Странно? Да, странно. Обстановка странная, и музыка, и одежда странная, и зобы, и кожные болезни, и старики. Но в самом хоровом действе вроде ничего такого уж и странного.
— Похоже на праздник песнословия у низших каст, — сказала Ленайна Бернарду.
Однако сходство с тем невинным праздником тут же стало и кончаться. Ибо неожиданно из круглых подземелий повалила целая толпа устрашающих чудищ. В безобразных масках или размалеванные до потери человеческого облика, они пустились в причудливый пляс — вприхромку, топочуще, с пением; сделали по площади круг, другой, третий, четвертый, убыстряя пляску с каждым новым кругом; и барабаны убыстрили ритм, застучавший лихорадочно в ушах; и народ запел вместе с плясунами, громче и громче; и сперва одна из женщин испустила истошный вопль, а за ней еще, еще; затем вдруг головной плясун выскочил из круга, подбежал к деревянному сундуку, стоявшему на краю площади, откинул крышку и выхватил оттуда двух черных змей.

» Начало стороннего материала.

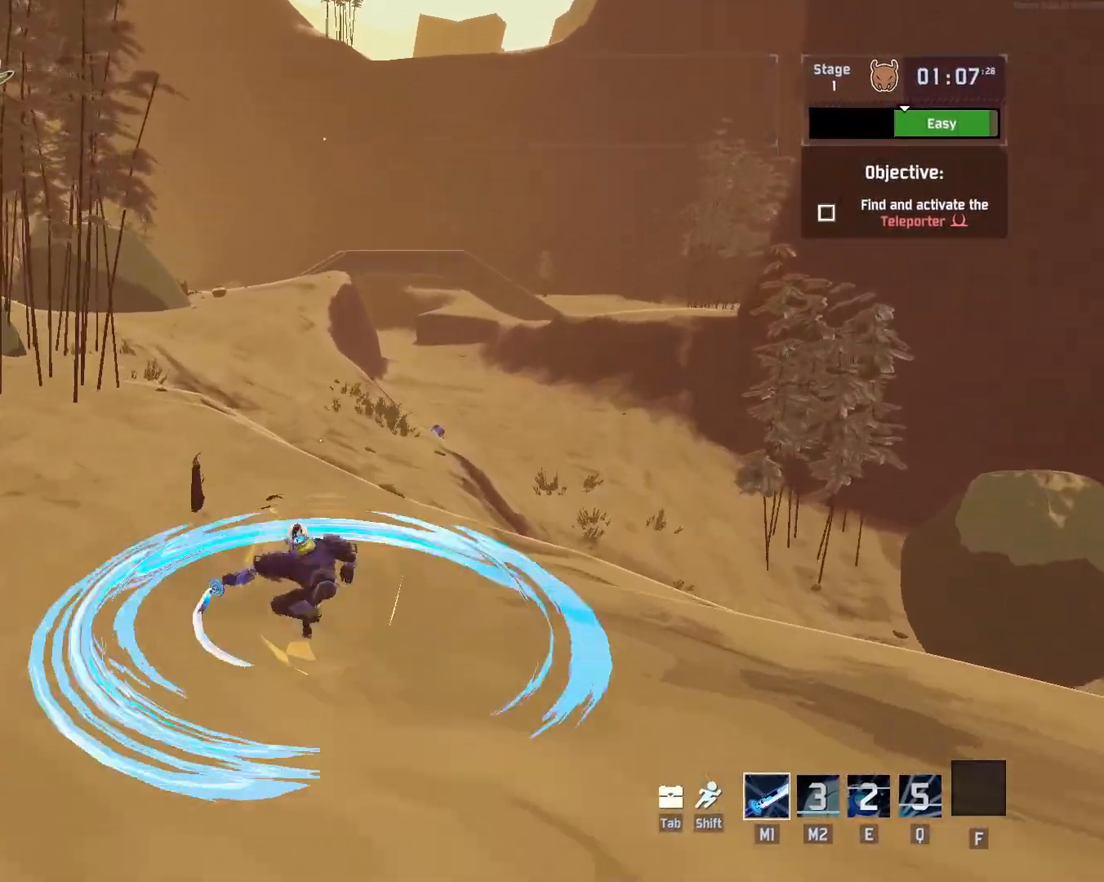
{"keys": ["w"], "mouse": ["left"], "events": [[83, "mouse_right", "up"], [250, "shift", "down"], [333, "space", "down"], [417, "mouse_left", "down"], [417, "shift", "up"], [450, "space", "up"]]}
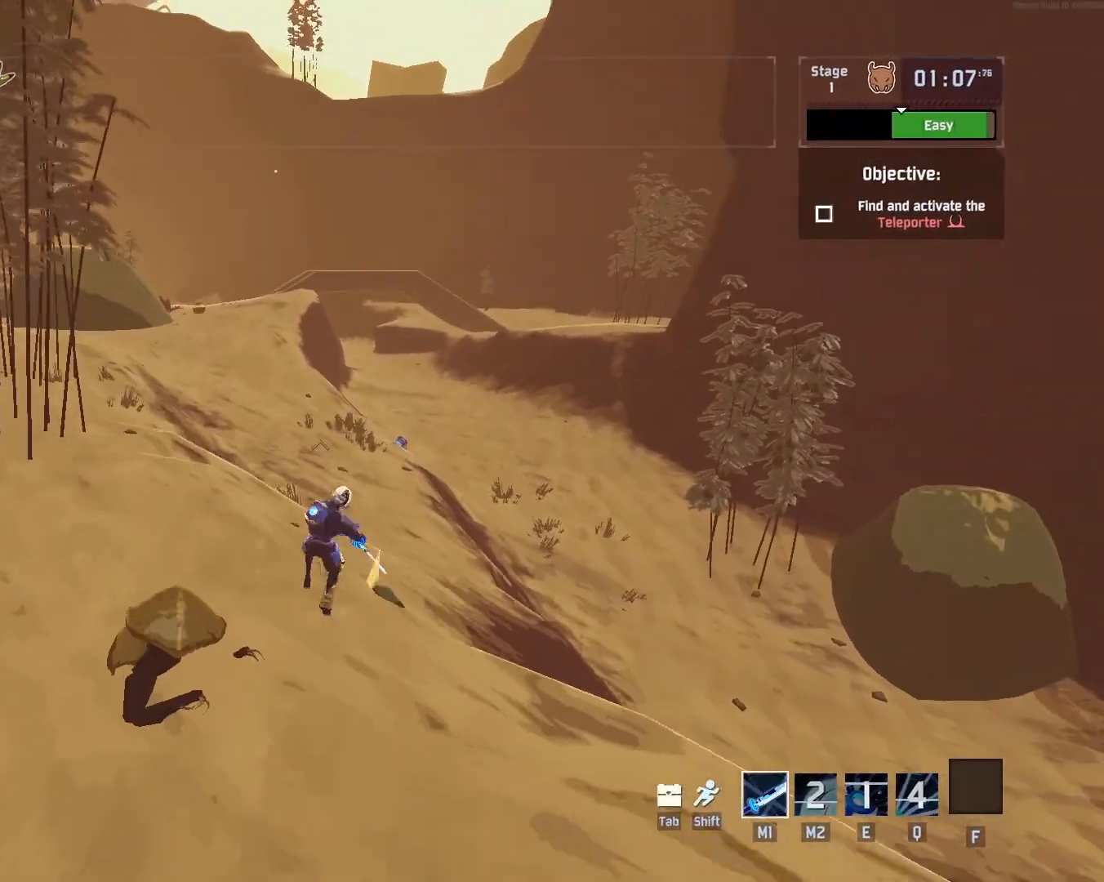
{"keys": ["w"], "mouse": [], "events": [[250, "mouse_left", "up"]]}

Громким криком отозвалась площадь, и остальные плясуны все побежали к нему, протягивая руки. Он кинул змей тем, что подбежали первыми, и опять нагнулся к сундуку. Все новых змей — черных, коричневых, крапчатых — доставал он, бросал плясунам. И танец начался снова, в ином ритме. Со змеями в руках пошли они по кругу, змеисто сами извиваясь, волнообразно изгибаясь в коленях и бедрах. Сделали круг, и еще. Затем, по знаку головного, один за другим побросали змей в центр площади, поднялся из люка старик и сыпнул на змей кукурузной мукой, а из другого подземелья вышла женщина и окропила их водой из черного кувшина. Затем старик поднял руку, и — жуткая, пугающая — мгновенно воцарилась тишина. Смолкли барабаны, жизнь словно разом оборвалась. Старик простер руки к отверстиям, устьям подземного мира. И медленно возносимые — а кем, сверху не видно — возникли два раскрашенных изваяния, из первого люка — орел, из второго — нагой человек, пригвожденный к кресту. Изваяния повисли, точно сами собой держась в воздухе и глядя на толпу. Старик хлопнул в ладоши. Из толпы выступил юноша лет восемнадцати в одной лишь набедренной белой повязке и встал перед стариком, сложив руки на груди, склонив голову. Старик перекрестил его. Медленно юноша пошел вокруг кучи змей, спутанно шевелящейся. Совершил один круг, начал другой, и в это время, отделясь от плясунов, рослый человек в маске койота направился к нему с ременной плетью в руке. Юноша продолжал идти, как бы не замечая человека-койота. Тот поднял плеть; долгий миг ожидания, резкое движенье, свист плети, хлесткий удар по телу. Юноша дернулся весь, но он не издал ни звука, он продолжал идти тем же неторопливым, мерным шагом. Койот хлестнул опять, опять; каждый удар толпа встречала коротким общим вздохом и глухим стоном. Юноша продолжал идти. Два, три, четыре раза обошел он круг. Кровь струилась по телу. Пятый, шестой раз обошел. Ленайна вдруг закрыла лицо руками, зарыдала.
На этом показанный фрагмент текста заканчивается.